[Extracted records]
******

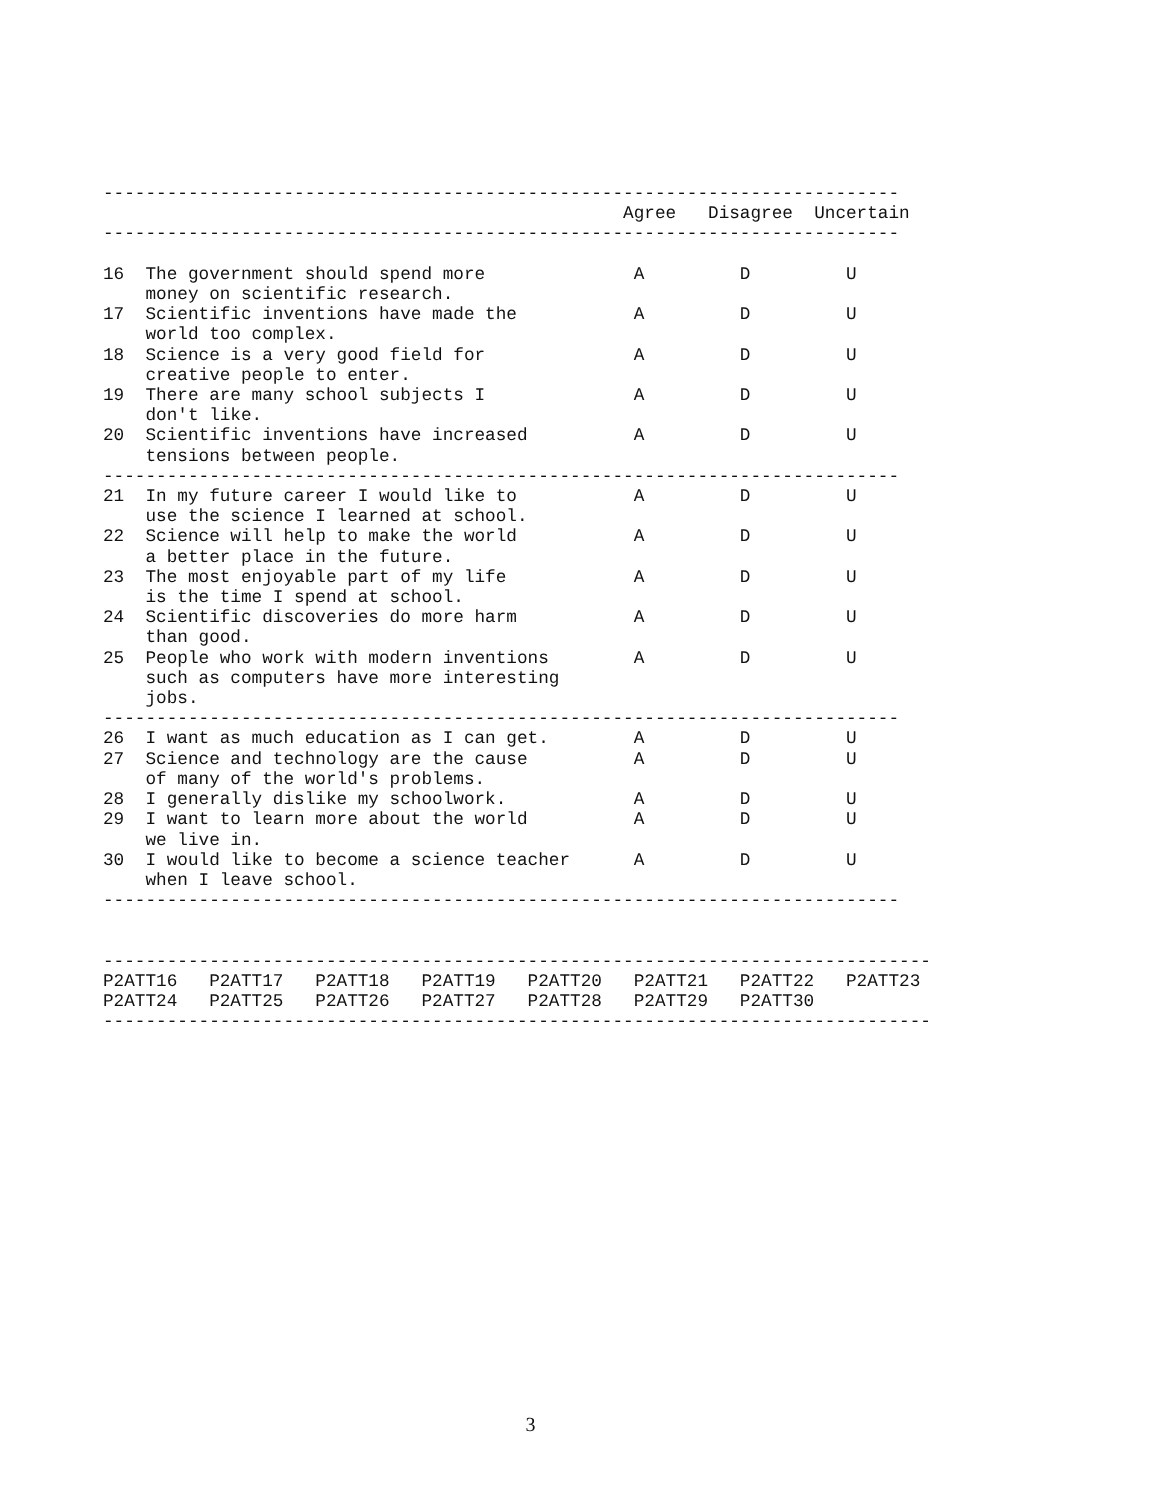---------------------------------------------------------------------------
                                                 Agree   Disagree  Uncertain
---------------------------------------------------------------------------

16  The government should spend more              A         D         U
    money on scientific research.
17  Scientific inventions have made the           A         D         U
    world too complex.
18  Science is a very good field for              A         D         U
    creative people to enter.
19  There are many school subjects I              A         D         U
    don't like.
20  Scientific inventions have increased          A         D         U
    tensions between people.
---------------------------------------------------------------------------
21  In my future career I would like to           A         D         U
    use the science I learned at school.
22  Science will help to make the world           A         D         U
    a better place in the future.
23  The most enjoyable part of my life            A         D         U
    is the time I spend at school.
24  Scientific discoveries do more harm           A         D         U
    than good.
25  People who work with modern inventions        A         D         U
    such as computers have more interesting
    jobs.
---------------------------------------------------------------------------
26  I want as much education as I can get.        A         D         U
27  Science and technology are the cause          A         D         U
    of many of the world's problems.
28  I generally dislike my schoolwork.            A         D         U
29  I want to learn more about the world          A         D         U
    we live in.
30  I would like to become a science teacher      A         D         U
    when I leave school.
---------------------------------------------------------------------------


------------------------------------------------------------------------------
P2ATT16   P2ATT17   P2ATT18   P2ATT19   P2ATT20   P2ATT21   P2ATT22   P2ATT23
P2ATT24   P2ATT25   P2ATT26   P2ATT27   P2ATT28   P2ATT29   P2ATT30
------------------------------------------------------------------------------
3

******

— Task statement —
Every line of the data above should be quoted exactly. Omit the pictures.

— The completed task —
---------------------------------------------------------------------------
                                                 Agree   Disagree  Uncertain
---------------------------------------------------------------------------

16  The government should spend more              A         D         U
    money on scientific research.
17  Scientific inventions have made the           A         D         U
    world too complex.
18  Science is a very good field for              A         D         U
    creative people to enter.
19  There are many school subjects I              A         D         U
    don't like.
20  Scientific inventions have increased          A         D         U
    tensions between people.
---------------------------------------------------------------------------
21  In my future career I would like to           A         D         U
    use the science I learned at school.
22  Science will help to make the world           A         D         U
    a better place in the future.
23  The most enjoyable part of my life            A         D         U
    is the time I spend at school.
24  Scientific discoveries do more harm           A         D         U
    than good.
25  People who work with modern inventions        A         D         U
    such as computers have more interesting
    jobs.
---------------------------------------------------------------------------
26  I want as much education as I can get.        A         D         U
27  Science and technology are the cause          A         D         U
    of many of the world's problems.
28  I generally dislike my schoolwork.            A         D         U
29  I want to learn more about the world          A         D         U
    we live in.
30  I would like to become a science teacher      A         D         U
    when I leave school.
---------------------------------------------------------------------------


------------------------------------------------------------------------------
P2ATT16   P2ATT17   P2ATT18   P2ATT19   P2ATT20   P2ATT21   P2ATT22   P2ATT23
P2ATT24   P2ATT25   P2ATT26   P2ATT27   P2ATT28   P2ATT29   P2ATT30
------------------------------------------------------------------------------
3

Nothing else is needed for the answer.